Looking for Sanity in London

i am sitting here in a starbucks trying to collect myself before i walk out into this freezing weather.

it has been another dreary day that is beyond bitingly-cold. but i must say that the music in this damn starbucks is rocking.

now this is a shame when i say that the music in this starbucks off of tottenham court road is better than most stations in the US.

but i ain't gonna front, i have never sang a Stevie Wonder or Bob Marley song so hard because i appreciate the genius of black folk.

what happened america?

captialism and commodification of art.

we have juiced and exploited creative art to a skinny, ashen hooker on a dark street corner in vegas that can't get a john if she sells it for a penny a pounce.

anyway, the first days here were quite culture shocking as i plowed through a dozen black folk on the street to find out exactly where the black folk hang out.

repeatedly, i was told, we don't do that in london. we are BRITISH. and so i said to myself, how does being british erase being black?

so i walked for several days in disappointment and scratched my head.

i am dealing with my racialist americanness....until i was stopped by a white british guy who immediately started talking about the problem of blacks in the UK and connected it to the underwear (aka booty-shorts) bomber.

ahh, so the pale horse that sits on the highest of seven hills emerged in the face a plump and tender-looking old bloke.

but, i was not worried about this absurd chit-chat. i was on a hunt for my people.

i went to brixton. but it was on a weekday and the working class folk well, were working.

i was about to trot to east and southeast london for the africans, but the bitter cold and snow storm, put a hold on that. the last thing you want to do is be in the cold and lost. shit.

so i returned to my small little hostel that is no bigger than my closet. did i tell you i have been sharing a bathroom. oh excuse me, that is not proper. i have been sharing 2 toilets and 2 showers with about 30 other backsides.

the other night one toilet had unflushed shit and the other, full of piss. wow. what a day. fuck it. i got a cup and made my own chamber pot. wish i could throw this bitch outta window.

and this also may sound gross, but fuck the showers, i've been taking bird baths. my aunt call's them "ho-baths." but whatever they are, after about three, this light wash-and-go gets really unpleasant.

but that is not my worry, i am looking for black people and i am not feeling too good. they pass me by on the street when i greet them. am i back in new york for fuck's sake.
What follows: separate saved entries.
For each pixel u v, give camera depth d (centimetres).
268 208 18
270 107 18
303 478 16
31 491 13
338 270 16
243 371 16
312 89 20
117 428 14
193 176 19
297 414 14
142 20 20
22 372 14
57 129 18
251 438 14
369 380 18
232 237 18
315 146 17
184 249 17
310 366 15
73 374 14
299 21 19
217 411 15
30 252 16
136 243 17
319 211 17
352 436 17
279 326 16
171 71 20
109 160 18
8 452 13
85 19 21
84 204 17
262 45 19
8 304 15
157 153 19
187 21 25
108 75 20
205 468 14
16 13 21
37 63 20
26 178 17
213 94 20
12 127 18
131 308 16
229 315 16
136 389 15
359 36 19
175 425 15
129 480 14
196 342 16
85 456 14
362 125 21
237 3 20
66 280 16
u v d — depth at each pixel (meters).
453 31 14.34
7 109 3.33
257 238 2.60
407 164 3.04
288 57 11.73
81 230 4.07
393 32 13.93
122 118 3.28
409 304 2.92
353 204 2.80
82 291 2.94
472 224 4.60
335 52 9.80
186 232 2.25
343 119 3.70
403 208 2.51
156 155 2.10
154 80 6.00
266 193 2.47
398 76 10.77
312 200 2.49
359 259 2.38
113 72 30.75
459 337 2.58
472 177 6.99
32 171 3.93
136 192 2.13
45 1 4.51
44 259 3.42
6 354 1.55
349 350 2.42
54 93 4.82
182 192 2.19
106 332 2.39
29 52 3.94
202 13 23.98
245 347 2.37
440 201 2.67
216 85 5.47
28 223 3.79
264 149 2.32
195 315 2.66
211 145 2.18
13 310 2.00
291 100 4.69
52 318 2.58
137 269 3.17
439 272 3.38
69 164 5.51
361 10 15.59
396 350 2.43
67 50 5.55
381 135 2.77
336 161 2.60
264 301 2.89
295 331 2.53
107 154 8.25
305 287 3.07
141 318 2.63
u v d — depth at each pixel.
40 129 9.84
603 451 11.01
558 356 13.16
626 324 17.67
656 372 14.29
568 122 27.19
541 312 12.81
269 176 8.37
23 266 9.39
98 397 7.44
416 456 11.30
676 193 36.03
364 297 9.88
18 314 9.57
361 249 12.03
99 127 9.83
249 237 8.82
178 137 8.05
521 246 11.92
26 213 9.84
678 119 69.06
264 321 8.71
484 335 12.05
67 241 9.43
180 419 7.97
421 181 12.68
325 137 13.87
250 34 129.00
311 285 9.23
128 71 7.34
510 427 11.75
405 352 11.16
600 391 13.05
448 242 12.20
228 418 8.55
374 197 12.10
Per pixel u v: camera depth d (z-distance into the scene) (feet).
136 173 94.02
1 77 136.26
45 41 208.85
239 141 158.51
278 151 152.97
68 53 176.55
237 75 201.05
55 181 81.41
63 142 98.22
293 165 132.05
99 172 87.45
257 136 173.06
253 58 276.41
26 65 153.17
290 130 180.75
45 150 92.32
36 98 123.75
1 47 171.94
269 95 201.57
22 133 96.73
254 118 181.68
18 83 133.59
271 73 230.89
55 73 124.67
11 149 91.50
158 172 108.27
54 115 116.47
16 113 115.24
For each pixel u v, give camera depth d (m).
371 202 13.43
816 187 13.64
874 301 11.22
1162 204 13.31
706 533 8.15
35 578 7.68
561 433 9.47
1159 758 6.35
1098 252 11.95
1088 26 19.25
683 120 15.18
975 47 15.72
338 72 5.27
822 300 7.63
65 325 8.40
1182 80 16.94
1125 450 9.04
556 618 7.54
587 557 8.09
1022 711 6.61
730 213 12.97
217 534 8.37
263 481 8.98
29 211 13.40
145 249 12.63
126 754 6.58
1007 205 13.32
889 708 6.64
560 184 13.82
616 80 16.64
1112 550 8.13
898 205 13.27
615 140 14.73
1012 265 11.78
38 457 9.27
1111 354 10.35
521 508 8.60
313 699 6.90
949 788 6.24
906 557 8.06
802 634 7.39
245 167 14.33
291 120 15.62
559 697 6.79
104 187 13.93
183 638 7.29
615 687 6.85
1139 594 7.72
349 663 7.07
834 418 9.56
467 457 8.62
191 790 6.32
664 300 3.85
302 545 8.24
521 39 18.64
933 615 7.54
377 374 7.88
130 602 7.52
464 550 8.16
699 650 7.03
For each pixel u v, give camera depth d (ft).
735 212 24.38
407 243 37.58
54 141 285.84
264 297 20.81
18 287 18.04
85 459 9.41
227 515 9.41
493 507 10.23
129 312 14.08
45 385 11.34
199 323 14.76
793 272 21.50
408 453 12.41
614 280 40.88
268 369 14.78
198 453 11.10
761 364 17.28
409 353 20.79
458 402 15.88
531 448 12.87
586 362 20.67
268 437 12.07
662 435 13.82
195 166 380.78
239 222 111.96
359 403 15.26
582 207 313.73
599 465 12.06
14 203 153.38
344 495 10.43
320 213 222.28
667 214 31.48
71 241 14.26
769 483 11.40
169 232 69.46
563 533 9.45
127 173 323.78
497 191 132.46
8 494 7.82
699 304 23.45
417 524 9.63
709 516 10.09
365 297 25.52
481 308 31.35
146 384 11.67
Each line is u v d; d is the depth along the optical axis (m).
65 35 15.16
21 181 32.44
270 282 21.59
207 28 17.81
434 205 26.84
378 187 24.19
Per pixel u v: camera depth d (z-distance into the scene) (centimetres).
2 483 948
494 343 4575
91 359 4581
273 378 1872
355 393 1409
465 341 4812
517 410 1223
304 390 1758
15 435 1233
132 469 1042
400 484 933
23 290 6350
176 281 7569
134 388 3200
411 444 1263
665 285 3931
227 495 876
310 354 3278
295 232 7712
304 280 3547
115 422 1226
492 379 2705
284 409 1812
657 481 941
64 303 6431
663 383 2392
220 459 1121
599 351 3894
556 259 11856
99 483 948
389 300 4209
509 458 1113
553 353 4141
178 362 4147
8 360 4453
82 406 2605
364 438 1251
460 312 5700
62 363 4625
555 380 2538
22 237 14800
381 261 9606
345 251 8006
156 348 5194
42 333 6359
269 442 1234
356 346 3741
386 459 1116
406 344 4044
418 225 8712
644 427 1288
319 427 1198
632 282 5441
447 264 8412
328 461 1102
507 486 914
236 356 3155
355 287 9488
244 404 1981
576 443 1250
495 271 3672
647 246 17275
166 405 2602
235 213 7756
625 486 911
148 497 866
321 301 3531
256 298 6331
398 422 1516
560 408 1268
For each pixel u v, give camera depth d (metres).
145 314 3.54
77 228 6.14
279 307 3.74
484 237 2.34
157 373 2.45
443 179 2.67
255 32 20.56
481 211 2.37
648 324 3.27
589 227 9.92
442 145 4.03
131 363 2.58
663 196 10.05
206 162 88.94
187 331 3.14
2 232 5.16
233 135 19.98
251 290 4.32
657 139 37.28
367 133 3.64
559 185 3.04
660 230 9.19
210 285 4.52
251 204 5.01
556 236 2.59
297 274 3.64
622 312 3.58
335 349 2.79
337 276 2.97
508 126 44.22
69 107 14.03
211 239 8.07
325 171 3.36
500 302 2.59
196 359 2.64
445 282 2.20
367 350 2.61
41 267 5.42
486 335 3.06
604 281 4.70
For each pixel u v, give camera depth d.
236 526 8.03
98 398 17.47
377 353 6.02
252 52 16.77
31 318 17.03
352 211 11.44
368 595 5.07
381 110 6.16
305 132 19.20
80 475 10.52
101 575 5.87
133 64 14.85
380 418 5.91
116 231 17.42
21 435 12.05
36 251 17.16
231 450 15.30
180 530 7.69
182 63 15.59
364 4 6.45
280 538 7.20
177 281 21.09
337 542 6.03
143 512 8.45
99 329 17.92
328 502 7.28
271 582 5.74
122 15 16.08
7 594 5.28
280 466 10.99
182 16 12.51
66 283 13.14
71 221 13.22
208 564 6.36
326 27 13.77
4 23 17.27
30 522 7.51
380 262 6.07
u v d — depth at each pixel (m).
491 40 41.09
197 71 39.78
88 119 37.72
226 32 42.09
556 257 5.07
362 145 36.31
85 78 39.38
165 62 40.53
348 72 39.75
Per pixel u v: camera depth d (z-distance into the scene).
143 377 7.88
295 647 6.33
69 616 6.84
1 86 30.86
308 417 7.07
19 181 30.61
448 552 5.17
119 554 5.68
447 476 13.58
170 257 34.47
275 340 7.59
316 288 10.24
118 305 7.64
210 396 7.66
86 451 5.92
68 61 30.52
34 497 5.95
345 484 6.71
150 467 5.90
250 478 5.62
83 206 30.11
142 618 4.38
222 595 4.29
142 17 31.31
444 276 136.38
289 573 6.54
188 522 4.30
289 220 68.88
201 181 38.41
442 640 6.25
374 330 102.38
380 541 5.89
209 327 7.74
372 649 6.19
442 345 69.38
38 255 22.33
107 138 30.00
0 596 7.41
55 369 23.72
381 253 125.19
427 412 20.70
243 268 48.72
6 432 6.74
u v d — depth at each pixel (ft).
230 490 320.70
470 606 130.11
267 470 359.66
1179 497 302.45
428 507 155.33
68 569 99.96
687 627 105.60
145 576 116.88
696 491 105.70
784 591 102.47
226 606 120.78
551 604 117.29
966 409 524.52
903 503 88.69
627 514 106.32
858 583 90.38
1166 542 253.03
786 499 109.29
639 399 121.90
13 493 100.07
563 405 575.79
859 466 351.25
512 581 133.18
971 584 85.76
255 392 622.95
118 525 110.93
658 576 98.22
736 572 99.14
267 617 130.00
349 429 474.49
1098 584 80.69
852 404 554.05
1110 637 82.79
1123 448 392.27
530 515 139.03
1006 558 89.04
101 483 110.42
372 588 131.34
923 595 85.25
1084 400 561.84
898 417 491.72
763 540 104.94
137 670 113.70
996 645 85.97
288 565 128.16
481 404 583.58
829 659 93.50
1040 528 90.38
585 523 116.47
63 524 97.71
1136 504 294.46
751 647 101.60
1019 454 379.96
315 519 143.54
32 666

then i bump into an african tube worker who tells me there are a lot of people who front with proper british accents and british passports, who seem to not get they will never be ENGLISH.

clarity. thank you. but i am sad and losing my sanity.


i want to see and smell my folk in raw and uncut form. where dey at lawd.

so in disappointment i attended that blackest thing i saw in centre london, the play, "cat on a hot tin roof." and dare i say it, it was damn good. james earl jones and phylicia rashad (aka ms. huxtable) killed it!

and it was there that i saw them, black people, well not by the ten folds, but at least a couple of dozen.

and i heard john legend singing in the distant, "heaven only knows, heaven only knows."

i sat in front of two lovely sisters who debunked what i had been told by all these nonchalant "brothers." black does exist on this small empire island. oh yes it does.

i sighed with tears in my eyes. "yes, dere is a gawd."

do you mean to tell me that estelle and idris elba aren't they only cool black folk.

you mean there is a place i can be with people who look like me and are comfortable with calling themselves, "bahlack."

woosahhh EcoSoul.

so off i go to something called the black grape for comedy and music. wish me luck. blog on, EcoSci

5 ish talking intellectuals holla at a sista:

Reggie said...

Good luck with that and do enjoy your vacation. One of these days I'm going to head to London myself; but I WILL NOT be sharing a shitter with 30 other people. I draw the line there. I remember days gone by when I lived in a boarding house in college......that's not for me anymore.

A penny a pounce you say.....I've got a nickel doing nothing!!!

soul said...

London can be a very lonely city and to survive many assimilate and accept the daily discrimination as 'joking'.

This is also the worst time to come here because half it's FREEZING. everyone hibernates in the winter or most people are on their extended holidays back in their country of origin.

P.S. Us Africans are everywhere. The Jamaicans are in Harlesden, Neasden, Willesden, Hackney e.t.c..

Try the southbank for a place to simply relax or see about the entertainment (get off at embankment tube station)
Come back in summer and I'll write you a guide :)

EcoSoul said...

ahhh, soul thank you for the informaiton. i will be back and be ready to conquer british isles.

Goddess Intellect said...

London...wow it sounds like Toronto..I hope you enjoy the rest of your trip..
You wrote nothing about the food....

EcoSoul said...

goddess intellect. there was one place where i had the best king fish and rice'n peas. other than that, yuckee.